*Assignment*. Carry on the article about the frog Amietia desaegeri, starting right after its last sentence.
Document text below:
Scientific classification
- Kingdom: Animalia
- Phylum: Chordata
- Class: Amphibia
- Order: Anura
- Family: Pyxicephalidae
- Genus: Amietia
- Species: A. desaegeri
- Binomial name: Amietia desaegeri (Laurent, 1972)
- Synonyms: Rana desaegeri Laurent, 1972; Afrana desaegeri (Laurent, 1972);

= Amietia desaegeri =

- Authority: (Laurent, 1972)
- Conservation status: LC
- Synonyms: Rana desaegeri Laurent, 1972, Afrana desaegeri (Laurent, 1972)

Species of frog

Amietia desaegeri is a species of frog in the family Pyxicephalidae. It is found west and south of the Rwenzori Mountains in eastern Democratic Republic of the Congo and north-western Rwanda. The common names Byangolo frog and De Saeger's river frog have been coined for it.

==Description==
Males grow to at least 78 mm and female to 76.5 mm in snout–urostyle length. Skin is smooth but there are two dorso-lateral folds that running from the eyes to the inguinal region. The dorsum is pale beige, with brown infusions but no distinct markings; vertebral stripe is absent. There is a pale band between the eyes and between the tympanum and eye. The nostrils are dark and a thin dark line runs from the nostril to the eye. The tympanum is pale at its centre. The supratympanic fold is cream. The fingers and toes are pale. There are poorly contrasted transverse bars on the femur and tibia are thin.
End of Document text.
Raw data below:
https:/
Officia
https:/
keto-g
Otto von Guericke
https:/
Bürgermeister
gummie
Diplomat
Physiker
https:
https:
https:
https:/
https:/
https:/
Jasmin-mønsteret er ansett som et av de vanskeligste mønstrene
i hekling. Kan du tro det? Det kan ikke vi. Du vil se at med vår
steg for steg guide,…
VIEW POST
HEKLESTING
End of Raw data.
Raw data below:
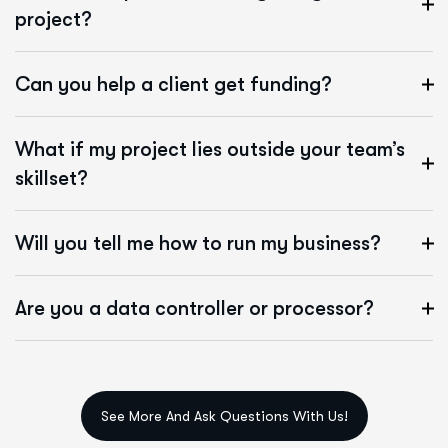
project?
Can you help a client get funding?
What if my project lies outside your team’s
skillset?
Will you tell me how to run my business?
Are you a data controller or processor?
End of Raw data.
Raw data below:
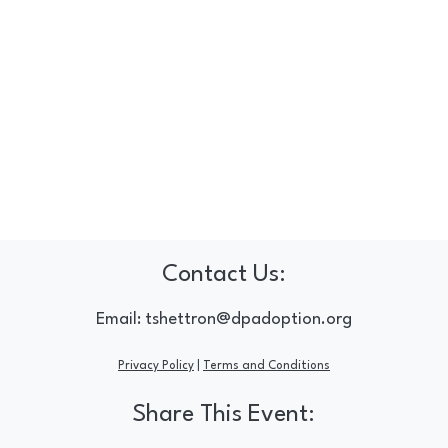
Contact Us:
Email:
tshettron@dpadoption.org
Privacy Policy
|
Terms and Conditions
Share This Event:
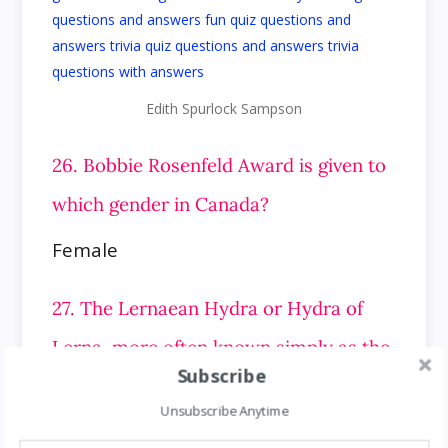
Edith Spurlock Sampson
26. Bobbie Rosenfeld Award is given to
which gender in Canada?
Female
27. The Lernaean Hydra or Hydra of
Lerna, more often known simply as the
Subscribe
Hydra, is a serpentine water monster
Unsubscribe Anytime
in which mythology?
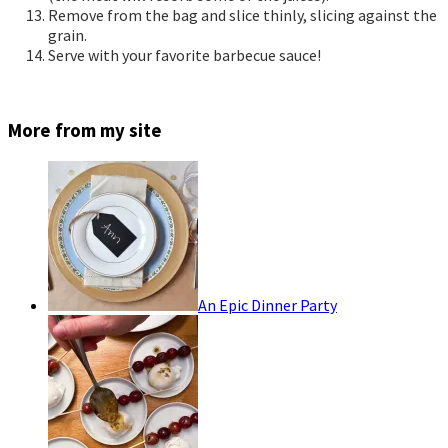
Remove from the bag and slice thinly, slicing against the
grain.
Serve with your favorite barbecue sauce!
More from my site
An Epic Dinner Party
End of Raw data.
*The answer*.
==Habitat and conservation==
This species inhabits submontane and montane rainforests at elevations of 1000–3500 m above sea level. It lives in and around streams, its presumed breeding habitat. It can be locally abundant and tolerates a high degree of habitat disturbance; no major threats are known. It occurs in the Virunga National Park in the Democratic Republic of the Congo and the Gishwati Forest Reserve in Rwanda.